Nontraditional health professions educators working in the community is another group Fraher felt should be included in the list. Do health systems adequately describe public health and community-based services? Then she reminded the audience of previous remarks asking who the spokesperson for the community would be given the vast number of organizations in a community.
As the conversation continued, Fraher was reminded of other discussions at the workshop about commercial lenders as actors, as well as philanthropists, policy makers, and other political players. She then added community-based financiers and local cooperatives globally to the list before commenting that the media is another potential actor in terms of facilitating change. The labor unions represent a unique segment of the population, said Fraher, so that too was added to the list.
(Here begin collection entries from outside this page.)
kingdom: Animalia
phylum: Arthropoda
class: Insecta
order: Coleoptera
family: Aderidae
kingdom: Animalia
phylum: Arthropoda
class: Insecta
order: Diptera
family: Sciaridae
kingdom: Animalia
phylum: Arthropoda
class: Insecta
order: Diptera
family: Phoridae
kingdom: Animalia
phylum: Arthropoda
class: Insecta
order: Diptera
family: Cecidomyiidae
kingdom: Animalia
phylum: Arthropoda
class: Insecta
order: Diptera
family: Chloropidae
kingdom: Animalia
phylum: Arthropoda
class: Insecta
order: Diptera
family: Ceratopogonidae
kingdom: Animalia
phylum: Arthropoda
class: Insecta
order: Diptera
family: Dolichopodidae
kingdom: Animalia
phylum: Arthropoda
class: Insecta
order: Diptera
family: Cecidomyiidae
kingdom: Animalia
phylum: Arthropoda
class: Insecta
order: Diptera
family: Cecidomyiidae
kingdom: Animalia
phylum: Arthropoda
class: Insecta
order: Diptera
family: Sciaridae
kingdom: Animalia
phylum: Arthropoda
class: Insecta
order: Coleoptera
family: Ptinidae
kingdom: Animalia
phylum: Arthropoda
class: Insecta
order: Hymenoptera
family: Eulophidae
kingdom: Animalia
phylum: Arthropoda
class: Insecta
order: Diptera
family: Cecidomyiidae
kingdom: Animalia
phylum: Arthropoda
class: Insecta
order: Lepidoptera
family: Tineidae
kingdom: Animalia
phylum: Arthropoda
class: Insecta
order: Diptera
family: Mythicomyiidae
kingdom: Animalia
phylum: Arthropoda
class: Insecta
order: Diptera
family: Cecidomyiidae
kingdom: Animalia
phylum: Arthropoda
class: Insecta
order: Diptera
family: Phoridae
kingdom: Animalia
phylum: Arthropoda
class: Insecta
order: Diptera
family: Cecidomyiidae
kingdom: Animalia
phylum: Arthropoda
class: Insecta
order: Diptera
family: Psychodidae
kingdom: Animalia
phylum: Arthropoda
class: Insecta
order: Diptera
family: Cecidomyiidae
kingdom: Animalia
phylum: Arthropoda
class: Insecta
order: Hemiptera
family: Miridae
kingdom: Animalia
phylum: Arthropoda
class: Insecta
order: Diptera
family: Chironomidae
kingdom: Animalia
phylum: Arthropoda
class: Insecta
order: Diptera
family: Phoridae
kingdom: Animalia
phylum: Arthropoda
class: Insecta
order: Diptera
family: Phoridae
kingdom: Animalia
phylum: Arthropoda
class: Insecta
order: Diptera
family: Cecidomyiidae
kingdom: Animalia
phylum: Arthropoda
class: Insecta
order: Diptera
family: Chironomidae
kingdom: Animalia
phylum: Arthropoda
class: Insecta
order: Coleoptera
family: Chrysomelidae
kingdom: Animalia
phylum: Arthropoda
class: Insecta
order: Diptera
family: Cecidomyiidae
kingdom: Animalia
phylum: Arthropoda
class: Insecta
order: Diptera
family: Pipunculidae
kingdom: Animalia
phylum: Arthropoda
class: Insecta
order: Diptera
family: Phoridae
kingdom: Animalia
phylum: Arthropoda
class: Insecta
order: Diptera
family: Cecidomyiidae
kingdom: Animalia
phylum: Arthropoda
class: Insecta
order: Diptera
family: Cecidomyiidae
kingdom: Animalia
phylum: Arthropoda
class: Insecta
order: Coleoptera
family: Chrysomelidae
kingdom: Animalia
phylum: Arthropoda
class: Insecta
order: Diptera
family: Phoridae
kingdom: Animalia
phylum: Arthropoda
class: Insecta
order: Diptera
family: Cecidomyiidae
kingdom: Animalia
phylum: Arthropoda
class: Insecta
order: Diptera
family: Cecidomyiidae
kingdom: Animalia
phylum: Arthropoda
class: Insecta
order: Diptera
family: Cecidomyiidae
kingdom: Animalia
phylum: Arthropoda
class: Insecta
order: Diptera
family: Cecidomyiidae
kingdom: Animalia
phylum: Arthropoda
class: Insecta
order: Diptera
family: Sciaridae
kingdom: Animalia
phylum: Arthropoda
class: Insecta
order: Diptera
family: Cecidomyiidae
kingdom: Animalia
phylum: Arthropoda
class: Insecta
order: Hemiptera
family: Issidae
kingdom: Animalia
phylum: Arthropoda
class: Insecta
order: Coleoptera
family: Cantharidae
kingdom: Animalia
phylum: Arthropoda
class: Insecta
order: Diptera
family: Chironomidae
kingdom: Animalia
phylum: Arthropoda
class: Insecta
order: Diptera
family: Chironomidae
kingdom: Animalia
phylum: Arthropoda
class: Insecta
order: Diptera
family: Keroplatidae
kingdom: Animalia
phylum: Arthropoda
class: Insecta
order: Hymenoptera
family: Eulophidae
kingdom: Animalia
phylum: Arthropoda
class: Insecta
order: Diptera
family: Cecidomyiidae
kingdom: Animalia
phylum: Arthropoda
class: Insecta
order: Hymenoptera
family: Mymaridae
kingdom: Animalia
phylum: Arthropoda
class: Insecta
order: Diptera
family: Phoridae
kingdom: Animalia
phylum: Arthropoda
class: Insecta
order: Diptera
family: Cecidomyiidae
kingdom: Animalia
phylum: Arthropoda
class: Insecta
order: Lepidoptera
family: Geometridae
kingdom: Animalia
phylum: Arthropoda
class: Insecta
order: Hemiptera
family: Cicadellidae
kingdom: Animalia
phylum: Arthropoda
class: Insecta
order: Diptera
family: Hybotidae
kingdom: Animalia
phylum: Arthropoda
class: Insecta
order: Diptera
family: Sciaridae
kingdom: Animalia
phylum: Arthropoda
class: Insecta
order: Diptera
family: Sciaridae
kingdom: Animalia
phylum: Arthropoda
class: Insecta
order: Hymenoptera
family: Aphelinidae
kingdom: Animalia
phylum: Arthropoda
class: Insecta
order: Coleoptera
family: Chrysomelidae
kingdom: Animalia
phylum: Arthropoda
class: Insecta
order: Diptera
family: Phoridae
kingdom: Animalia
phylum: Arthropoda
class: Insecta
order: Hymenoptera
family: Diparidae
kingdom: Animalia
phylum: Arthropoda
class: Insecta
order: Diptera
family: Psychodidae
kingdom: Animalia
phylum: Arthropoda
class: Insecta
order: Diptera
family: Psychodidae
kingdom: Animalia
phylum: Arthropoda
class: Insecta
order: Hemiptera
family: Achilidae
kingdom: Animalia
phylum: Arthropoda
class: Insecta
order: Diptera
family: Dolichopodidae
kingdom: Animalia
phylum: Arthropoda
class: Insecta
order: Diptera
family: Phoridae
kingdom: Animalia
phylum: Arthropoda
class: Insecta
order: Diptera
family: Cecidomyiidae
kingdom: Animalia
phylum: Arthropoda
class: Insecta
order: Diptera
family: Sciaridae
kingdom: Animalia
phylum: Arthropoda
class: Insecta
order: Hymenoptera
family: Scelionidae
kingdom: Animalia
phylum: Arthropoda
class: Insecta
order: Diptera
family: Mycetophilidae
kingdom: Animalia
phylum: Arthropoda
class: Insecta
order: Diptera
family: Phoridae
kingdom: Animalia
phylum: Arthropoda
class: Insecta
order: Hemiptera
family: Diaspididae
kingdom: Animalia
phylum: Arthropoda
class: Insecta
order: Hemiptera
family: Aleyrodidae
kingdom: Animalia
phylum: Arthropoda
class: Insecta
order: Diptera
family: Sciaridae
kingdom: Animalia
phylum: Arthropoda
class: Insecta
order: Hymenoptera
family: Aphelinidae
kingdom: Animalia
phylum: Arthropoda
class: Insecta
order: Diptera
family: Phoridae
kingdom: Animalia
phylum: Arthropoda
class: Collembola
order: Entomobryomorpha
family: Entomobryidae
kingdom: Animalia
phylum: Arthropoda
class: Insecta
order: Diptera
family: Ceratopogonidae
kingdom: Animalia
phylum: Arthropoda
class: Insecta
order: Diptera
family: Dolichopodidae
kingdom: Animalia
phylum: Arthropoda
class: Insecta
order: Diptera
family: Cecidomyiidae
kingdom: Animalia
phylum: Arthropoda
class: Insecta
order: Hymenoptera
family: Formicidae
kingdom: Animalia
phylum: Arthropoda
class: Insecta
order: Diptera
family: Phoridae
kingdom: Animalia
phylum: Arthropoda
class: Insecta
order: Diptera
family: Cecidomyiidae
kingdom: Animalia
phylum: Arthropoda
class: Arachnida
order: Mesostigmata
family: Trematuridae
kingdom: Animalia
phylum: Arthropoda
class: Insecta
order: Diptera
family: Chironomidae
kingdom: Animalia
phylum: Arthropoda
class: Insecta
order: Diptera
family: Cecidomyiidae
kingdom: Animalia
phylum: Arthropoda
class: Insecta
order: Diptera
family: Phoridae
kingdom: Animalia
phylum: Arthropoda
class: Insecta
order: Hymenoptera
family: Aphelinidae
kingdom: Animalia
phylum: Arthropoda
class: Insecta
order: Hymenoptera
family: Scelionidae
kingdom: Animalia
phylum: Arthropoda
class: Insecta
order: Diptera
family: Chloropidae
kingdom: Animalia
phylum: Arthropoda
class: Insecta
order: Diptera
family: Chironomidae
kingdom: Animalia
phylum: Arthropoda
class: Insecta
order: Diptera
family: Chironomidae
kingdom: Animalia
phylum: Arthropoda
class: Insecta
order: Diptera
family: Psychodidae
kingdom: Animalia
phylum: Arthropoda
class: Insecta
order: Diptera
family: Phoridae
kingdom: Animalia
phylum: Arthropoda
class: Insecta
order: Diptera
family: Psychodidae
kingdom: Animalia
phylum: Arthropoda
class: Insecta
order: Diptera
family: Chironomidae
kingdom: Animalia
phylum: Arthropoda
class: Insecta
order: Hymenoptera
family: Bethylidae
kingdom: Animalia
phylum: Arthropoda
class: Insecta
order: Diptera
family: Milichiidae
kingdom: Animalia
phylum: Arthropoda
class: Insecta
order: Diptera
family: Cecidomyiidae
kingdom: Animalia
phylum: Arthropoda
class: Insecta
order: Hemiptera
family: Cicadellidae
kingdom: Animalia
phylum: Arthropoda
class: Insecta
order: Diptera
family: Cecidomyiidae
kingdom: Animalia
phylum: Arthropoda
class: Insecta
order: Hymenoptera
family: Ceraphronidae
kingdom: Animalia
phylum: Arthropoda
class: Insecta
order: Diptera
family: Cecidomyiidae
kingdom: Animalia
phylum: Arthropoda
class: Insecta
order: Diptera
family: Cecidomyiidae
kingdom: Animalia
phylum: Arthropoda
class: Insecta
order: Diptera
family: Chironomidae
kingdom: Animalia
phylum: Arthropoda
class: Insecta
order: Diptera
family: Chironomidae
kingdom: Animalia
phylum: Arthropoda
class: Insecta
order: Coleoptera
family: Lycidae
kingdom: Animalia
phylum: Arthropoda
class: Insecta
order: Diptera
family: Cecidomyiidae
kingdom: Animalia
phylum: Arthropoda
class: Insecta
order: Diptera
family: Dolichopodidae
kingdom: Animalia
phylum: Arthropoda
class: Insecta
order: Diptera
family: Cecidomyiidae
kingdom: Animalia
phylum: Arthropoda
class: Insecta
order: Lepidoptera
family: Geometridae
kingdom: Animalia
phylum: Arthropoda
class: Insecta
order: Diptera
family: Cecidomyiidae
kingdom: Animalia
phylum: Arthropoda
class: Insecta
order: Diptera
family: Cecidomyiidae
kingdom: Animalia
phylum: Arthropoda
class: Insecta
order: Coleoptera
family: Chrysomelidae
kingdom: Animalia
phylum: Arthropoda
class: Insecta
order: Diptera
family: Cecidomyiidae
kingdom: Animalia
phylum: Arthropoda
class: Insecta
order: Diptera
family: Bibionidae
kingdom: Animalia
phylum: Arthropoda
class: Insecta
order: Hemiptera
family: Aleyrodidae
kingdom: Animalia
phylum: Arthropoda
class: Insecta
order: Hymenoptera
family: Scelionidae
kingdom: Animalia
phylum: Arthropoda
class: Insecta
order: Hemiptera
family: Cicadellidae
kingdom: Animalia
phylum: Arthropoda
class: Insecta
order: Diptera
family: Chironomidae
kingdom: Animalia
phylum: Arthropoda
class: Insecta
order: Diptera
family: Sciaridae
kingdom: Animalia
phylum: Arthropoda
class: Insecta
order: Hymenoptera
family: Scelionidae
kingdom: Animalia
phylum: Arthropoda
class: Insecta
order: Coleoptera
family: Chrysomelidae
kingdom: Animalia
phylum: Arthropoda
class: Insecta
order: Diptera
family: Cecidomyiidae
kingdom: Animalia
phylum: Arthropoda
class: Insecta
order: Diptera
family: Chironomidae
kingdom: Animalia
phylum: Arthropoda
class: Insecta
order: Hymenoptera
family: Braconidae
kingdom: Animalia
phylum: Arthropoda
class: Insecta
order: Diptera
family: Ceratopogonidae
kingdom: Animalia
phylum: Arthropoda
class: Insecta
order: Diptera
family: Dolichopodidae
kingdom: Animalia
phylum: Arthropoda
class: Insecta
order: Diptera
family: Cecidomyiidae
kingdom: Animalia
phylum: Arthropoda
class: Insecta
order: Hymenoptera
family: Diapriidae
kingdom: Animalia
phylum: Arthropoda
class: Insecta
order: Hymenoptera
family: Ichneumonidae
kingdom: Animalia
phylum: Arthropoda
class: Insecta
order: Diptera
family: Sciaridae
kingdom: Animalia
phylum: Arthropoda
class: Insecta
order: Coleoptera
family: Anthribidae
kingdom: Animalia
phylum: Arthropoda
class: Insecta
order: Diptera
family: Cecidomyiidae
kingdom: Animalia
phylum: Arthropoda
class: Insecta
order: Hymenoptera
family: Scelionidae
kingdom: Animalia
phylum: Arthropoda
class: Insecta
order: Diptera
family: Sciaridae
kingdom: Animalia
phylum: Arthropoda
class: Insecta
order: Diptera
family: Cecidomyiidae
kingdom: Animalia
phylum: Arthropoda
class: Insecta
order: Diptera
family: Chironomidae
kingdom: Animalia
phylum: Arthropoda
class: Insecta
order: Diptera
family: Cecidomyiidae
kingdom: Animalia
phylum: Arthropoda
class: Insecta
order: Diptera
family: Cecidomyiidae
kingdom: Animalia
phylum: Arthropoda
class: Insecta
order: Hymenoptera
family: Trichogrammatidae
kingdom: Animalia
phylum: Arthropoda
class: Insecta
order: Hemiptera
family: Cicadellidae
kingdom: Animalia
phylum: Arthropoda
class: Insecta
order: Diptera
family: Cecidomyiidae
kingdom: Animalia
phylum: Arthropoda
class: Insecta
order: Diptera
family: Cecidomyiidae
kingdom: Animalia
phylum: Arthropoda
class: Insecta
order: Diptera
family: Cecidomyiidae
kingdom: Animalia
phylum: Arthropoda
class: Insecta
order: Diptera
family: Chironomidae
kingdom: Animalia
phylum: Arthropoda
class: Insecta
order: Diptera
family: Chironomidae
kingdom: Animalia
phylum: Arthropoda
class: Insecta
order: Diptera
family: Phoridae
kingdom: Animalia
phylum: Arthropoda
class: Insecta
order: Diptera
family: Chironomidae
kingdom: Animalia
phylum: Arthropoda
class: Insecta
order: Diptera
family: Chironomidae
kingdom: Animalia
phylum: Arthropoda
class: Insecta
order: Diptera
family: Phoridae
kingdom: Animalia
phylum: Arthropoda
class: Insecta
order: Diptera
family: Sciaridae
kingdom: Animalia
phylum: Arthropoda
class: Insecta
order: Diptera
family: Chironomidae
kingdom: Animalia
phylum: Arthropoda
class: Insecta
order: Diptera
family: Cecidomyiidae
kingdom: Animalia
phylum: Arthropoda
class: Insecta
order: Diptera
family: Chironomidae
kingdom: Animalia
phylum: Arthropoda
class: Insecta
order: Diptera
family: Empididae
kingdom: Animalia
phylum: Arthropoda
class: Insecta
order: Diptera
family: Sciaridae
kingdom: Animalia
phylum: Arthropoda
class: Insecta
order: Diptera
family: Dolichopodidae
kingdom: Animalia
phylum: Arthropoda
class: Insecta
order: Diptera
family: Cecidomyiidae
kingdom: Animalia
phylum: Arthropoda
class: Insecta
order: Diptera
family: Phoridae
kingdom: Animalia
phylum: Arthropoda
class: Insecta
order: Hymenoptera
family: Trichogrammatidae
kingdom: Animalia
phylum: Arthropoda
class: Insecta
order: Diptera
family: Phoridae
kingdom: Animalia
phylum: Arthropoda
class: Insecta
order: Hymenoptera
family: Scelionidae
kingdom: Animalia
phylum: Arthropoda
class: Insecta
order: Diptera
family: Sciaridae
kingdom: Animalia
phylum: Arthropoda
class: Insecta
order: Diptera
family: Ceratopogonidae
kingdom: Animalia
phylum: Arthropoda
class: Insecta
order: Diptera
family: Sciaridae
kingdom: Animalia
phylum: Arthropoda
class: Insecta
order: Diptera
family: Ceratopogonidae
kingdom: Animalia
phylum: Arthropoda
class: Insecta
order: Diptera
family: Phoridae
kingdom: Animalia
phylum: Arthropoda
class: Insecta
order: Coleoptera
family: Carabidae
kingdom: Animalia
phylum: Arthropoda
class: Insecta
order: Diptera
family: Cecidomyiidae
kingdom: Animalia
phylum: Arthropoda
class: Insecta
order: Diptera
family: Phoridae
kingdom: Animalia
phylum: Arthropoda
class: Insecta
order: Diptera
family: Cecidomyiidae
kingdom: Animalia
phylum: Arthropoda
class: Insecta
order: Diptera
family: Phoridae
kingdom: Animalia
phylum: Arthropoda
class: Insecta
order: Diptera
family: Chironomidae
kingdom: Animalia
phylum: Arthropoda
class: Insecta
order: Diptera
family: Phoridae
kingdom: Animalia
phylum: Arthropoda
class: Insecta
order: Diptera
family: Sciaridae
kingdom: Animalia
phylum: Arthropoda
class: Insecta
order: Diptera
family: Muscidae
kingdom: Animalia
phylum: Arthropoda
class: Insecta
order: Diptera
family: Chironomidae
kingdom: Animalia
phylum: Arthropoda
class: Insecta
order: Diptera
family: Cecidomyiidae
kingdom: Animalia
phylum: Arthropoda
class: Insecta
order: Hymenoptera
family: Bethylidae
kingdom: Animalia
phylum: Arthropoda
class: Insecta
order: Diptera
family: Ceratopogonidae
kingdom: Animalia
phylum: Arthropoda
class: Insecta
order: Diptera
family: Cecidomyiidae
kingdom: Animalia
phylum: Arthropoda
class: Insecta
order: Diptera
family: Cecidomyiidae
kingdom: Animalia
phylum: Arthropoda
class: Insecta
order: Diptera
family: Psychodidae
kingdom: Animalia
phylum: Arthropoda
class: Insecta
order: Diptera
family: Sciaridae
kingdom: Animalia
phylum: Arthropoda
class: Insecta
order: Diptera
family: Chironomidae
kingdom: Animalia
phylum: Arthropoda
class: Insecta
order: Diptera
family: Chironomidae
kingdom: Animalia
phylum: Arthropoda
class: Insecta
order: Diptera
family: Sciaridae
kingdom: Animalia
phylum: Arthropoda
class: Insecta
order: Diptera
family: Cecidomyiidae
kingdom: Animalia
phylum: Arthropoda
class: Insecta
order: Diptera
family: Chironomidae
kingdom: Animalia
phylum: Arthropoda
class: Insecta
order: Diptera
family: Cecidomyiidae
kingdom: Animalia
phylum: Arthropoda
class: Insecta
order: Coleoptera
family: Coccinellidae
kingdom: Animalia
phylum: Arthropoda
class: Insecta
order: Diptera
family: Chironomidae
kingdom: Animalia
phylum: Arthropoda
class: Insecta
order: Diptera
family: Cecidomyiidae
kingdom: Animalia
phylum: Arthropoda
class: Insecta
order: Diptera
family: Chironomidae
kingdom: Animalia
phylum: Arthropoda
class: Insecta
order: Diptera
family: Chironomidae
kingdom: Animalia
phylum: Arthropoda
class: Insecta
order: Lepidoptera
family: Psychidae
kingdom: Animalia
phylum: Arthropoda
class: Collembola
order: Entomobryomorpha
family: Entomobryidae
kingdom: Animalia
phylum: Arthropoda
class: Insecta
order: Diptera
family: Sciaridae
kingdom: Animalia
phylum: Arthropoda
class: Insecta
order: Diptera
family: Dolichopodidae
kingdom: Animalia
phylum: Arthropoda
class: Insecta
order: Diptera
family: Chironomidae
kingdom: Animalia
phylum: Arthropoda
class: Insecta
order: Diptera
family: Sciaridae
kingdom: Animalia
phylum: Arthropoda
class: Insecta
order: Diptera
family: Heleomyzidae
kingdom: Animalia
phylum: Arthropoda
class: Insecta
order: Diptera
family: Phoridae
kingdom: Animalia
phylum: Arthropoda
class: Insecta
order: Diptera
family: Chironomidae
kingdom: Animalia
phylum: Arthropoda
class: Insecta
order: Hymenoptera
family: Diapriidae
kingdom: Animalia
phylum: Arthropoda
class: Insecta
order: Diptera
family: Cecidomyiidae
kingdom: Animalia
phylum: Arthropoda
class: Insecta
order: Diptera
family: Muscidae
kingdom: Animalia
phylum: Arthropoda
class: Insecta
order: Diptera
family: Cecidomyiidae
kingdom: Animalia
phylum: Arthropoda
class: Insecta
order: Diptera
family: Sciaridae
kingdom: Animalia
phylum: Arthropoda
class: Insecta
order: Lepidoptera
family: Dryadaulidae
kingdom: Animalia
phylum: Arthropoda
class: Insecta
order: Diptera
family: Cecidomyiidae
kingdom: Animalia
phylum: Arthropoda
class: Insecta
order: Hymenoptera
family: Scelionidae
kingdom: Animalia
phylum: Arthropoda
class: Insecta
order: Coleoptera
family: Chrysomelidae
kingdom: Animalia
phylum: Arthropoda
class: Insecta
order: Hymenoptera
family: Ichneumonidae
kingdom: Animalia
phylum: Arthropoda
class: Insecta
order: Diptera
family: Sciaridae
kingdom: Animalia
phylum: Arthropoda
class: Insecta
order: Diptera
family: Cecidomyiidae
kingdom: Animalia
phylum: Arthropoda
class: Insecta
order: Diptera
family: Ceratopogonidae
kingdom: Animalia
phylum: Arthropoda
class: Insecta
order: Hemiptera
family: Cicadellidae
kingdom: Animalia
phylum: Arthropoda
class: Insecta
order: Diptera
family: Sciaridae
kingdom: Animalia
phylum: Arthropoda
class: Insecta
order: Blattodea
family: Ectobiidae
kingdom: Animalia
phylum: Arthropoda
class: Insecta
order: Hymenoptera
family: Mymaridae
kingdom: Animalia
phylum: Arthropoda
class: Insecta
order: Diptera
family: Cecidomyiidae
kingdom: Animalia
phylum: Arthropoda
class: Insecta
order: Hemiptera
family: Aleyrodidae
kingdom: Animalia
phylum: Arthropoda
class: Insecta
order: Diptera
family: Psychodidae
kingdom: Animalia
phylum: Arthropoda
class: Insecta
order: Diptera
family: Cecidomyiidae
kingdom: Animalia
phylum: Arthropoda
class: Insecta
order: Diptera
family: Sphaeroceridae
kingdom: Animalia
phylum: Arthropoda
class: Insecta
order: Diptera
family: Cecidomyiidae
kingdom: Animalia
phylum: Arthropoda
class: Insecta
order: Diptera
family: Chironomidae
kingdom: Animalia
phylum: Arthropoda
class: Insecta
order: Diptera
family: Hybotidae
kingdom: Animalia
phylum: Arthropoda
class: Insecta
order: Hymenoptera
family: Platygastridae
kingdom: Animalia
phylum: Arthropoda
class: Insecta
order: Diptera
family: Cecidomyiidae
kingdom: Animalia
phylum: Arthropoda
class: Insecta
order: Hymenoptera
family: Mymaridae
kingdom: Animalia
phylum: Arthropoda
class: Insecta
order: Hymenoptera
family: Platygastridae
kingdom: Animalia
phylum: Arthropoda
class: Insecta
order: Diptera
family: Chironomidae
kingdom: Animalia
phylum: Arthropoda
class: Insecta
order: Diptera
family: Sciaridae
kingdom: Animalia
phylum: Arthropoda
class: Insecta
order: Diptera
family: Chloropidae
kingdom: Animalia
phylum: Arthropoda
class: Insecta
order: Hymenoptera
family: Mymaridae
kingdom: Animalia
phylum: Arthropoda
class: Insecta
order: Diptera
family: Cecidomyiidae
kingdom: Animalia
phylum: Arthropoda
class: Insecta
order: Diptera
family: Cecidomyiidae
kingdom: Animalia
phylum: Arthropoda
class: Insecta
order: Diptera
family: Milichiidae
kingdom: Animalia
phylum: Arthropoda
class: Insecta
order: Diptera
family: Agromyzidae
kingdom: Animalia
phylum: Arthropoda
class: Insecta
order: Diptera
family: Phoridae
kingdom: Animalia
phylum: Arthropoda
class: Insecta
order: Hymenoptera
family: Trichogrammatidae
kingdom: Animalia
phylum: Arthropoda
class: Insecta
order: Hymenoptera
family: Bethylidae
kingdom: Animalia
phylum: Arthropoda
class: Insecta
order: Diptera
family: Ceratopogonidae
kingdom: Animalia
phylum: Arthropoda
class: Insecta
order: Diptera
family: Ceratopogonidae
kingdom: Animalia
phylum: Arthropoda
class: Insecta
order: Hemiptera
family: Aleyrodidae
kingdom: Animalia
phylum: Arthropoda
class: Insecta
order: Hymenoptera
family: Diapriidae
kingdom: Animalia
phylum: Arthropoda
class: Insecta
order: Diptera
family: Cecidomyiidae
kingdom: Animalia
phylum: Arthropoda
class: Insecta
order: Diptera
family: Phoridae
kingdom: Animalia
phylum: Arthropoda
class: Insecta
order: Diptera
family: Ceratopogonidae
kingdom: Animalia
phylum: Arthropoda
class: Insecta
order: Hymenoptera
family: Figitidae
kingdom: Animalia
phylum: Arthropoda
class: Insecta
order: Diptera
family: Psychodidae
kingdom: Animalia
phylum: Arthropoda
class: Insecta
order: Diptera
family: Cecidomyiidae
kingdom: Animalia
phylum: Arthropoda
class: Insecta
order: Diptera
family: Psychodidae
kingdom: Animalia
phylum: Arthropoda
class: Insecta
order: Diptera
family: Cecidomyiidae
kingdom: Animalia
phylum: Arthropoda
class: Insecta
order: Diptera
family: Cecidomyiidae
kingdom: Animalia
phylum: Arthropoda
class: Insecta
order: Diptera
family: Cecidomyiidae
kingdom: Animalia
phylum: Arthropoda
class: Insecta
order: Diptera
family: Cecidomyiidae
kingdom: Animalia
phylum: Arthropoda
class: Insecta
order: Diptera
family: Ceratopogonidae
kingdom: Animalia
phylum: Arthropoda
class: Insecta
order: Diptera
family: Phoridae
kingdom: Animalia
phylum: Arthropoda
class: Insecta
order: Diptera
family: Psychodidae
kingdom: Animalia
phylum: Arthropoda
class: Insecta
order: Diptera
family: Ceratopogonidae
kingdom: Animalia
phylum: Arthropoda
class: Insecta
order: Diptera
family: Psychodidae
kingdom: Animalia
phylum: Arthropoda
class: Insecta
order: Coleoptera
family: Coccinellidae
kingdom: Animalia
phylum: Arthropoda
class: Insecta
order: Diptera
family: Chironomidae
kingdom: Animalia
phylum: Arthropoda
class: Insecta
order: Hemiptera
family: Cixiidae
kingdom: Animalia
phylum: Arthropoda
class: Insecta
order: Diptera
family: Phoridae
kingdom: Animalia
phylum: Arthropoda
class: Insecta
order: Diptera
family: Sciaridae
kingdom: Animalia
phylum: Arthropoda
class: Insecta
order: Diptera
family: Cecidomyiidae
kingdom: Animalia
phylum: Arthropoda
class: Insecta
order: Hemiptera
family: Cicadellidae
Warren Newton responded to a question raised about the term actor for describing the stakeholders. The term was taken from a 2013 WHO Policy Brief on Financing Education of Health Professionals (WHO, 2013). However, since some individuals expressed a preference for using stakeholders, he added it to the model. Pannenborg offered his suggestion that investors and lenders be added to the list of actors and stakeholders. He suggested not adding commercial lenders because in the financial world, the word commercial has a very particular meaning.
In her closing comments, Fraher presented some additional updates she incorporated into her model (see Figure 4-2).
The first was in response to Pannenborg’s comment that the title is not entirely accurate, since the focus of the model was more about economics than financing. Another modification to the title was the addition of the word value. Cox pointed out that in health care delivery, value-based delivery includes both quality and cost. Applying this thinking to education, value-based education would incorporate into the model a cost component as well as the benefits to society and how efficiently or inefficiently funds are being used. He also suggested some acknowledgment that education and its financing runs across the educational continuum from foundational education through graduate education to life-long learning as a fully formed
health professional; in his opinion, this continuum should be added as an element of the model.
With those final comments and updates to their model, Fraher and Newton thanked the participants and the workshop planning committee and adjourned the workshop.